### Задание:
Перескажите исходный текст в двух предложениях.

═════ Исходный текст ═════

ПОДЪЕМ И УПАДОК ПРОГРЕССА

В книге «Идея прогресса» (The Idea of Progress), написанной историком Дж. Б. Бери (J. В. Вurу) в 1932 году, утверждается: «Наука продвигалась вперед без остановок на протяжении последних трех или четырех сотен лет; каждое новое открытие вело к новым проблемам и новым методам решения и давало новые области для исследования. Поэтому люди науки и не останавливались, они всегда находили пути, чтобы продвигаться дальше. Но есть ли у нас уверенность, что они не окажутся перед непреодолимыми препятствиями?» [19]

Бери продемонстрировал, что концепция прогресса насчитывает самое большее несколько сотен лет. Со времен Римской империи, в Средние века, большинство искателей правды имели дегенеративный взгляд на историю; древние греки достигли высшей точки математических и научных знаний, а потом цивилизация покатилась вниз. В последующие годы делались только попытки воскресить остатки знаний, добытых Платоном и Аристотелем. И только такие основатели современной эмпирической науки, как Исаак Ньютон, Фрэнсис Бэкон, Рене Декарт и Готфрид Лейбниц первыми выдвинули идею, что люди в состоянии систематически приобретать и накапливать знания через исследование природы. Древние ученые верили, что прогресс будет бесконечным, что мы сможем получить все знания мира в полном объеме, а затем создать идеальное общество, утопию, основанную на знании и христианских постулатах (новая Полинезия!).

Только с приходом Дарвина некоторые интеллектуалы так увлеклись прогрессом, что стали настаивать, что он может или должен быть вечным. «В фарватере публикации „Происхождения видов" Дарвина, — писал Гюнтер Стент в 1978 году в книге „Парадоксы прогресса" (The Paradoxes of Progress), — идея прогресса была поднята на уровень научной религии... Этот оптимистический взгляд стал так популярен у индустриально развитых наций... что утверждение о том, что прогресс может вскоре сойти на нет, теперь кажется таким же странным, какой когда-то была идея о вращении Земли вокруг Солнца» [20].

═════ Фрагменты данных ═════

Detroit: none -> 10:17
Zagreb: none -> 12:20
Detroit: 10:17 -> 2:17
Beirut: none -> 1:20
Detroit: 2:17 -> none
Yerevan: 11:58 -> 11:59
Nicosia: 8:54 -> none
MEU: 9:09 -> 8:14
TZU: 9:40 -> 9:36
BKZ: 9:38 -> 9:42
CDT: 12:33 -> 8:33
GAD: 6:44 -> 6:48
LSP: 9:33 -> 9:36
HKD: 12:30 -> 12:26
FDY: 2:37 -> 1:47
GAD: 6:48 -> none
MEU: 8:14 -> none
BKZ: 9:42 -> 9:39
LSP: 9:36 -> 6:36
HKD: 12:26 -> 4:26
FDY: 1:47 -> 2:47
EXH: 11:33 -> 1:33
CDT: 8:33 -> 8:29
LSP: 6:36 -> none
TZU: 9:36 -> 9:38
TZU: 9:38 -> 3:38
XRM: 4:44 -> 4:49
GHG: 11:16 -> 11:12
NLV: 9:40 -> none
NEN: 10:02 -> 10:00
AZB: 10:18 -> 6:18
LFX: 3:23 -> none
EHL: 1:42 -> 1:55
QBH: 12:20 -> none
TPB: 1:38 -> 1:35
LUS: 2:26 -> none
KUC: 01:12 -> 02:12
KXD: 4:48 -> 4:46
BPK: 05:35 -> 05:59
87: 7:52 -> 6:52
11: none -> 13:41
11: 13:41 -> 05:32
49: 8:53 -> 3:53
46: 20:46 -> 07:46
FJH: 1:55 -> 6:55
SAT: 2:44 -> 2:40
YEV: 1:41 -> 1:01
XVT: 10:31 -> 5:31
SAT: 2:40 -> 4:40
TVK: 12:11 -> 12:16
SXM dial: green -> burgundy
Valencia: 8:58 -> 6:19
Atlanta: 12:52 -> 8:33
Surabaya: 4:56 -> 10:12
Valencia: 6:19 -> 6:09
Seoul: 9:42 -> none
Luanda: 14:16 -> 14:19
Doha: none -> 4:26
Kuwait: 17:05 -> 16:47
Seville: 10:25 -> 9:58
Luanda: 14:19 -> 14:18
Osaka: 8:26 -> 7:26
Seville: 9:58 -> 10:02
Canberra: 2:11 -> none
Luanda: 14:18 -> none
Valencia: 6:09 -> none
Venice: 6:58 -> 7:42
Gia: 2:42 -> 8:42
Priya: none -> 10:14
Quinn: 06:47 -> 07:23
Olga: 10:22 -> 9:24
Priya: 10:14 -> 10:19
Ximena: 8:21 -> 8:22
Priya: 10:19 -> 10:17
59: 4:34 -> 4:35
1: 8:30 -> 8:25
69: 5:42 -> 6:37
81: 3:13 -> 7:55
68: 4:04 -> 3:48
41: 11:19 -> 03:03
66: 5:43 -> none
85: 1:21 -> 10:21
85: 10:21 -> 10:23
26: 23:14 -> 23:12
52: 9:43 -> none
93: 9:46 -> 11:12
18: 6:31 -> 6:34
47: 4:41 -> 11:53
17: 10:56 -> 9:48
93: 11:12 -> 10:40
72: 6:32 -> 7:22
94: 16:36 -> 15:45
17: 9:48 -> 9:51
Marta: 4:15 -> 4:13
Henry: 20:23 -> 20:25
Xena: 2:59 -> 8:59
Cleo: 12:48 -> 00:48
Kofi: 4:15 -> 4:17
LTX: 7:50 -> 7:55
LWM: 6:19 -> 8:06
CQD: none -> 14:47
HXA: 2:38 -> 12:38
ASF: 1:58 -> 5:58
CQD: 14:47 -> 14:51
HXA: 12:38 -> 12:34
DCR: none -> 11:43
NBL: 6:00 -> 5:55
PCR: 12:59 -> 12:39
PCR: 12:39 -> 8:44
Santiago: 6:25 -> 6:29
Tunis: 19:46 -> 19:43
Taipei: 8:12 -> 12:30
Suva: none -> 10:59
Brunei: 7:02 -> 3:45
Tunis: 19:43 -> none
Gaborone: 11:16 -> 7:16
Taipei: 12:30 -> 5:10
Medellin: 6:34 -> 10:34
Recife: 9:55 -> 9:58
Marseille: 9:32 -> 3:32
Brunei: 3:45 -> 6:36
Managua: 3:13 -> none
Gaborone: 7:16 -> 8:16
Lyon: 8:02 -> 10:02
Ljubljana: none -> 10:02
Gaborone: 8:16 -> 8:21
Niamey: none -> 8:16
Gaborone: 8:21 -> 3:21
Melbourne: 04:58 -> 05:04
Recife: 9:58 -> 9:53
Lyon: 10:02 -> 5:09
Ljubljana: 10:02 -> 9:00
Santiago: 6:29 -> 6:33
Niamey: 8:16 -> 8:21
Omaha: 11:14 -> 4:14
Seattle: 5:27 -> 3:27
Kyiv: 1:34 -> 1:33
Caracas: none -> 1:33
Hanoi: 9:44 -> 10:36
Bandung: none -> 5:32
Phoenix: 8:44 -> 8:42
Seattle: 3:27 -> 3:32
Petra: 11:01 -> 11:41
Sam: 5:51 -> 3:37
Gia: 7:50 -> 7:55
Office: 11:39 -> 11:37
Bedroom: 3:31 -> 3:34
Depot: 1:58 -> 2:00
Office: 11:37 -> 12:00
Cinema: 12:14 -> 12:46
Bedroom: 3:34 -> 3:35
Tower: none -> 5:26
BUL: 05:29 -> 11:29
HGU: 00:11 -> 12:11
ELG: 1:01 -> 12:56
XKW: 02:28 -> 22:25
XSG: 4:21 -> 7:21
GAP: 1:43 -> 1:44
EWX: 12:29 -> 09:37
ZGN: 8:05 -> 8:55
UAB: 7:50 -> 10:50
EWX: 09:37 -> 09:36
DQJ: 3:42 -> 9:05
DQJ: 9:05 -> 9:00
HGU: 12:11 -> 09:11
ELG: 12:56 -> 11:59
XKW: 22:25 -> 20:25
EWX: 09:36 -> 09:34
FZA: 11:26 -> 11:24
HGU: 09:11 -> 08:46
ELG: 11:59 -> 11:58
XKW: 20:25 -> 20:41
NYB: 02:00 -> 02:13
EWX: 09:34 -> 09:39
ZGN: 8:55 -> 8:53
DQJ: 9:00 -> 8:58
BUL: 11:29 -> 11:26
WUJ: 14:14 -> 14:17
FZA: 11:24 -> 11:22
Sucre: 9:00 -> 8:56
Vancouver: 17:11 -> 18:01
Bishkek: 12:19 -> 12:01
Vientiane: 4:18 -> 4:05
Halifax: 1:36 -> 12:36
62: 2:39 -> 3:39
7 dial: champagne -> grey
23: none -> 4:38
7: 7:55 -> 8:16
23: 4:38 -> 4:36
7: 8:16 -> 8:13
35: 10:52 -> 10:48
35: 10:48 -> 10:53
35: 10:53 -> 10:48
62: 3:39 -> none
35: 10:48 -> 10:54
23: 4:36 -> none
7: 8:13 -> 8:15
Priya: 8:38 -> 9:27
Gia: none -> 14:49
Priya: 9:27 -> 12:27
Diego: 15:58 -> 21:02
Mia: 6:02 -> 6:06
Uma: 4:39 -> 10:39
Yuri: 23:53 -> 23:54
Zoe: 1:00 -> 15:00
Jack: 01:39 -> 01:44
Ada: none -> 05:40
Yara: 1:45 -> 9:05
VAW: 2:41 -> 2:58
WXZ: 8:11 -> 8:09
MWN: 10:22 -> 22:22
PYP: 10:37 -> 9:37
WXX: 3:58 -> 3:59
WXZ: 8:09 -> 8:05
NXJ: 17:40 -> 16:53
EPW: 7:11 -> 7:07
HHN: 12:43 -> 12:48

═════

### Полный ответ:
Историк Дж. Б. Бери показал, что концепции прогресса самое большее несколько сотен лет: со времен Римской империи и в Средние века преобладал дегенеративный взгляд на историю. Идею систематического накопления знаний через исследование природы первыми выдвинули основатели эмпирической науки, такие как Ньютон, Бэкон, Декарт и Лейбниц, а после публикации «Происхождения видов» Дарвина, как писал Гюнтер Стент, идея прогресса была поднята до уровня научной религии.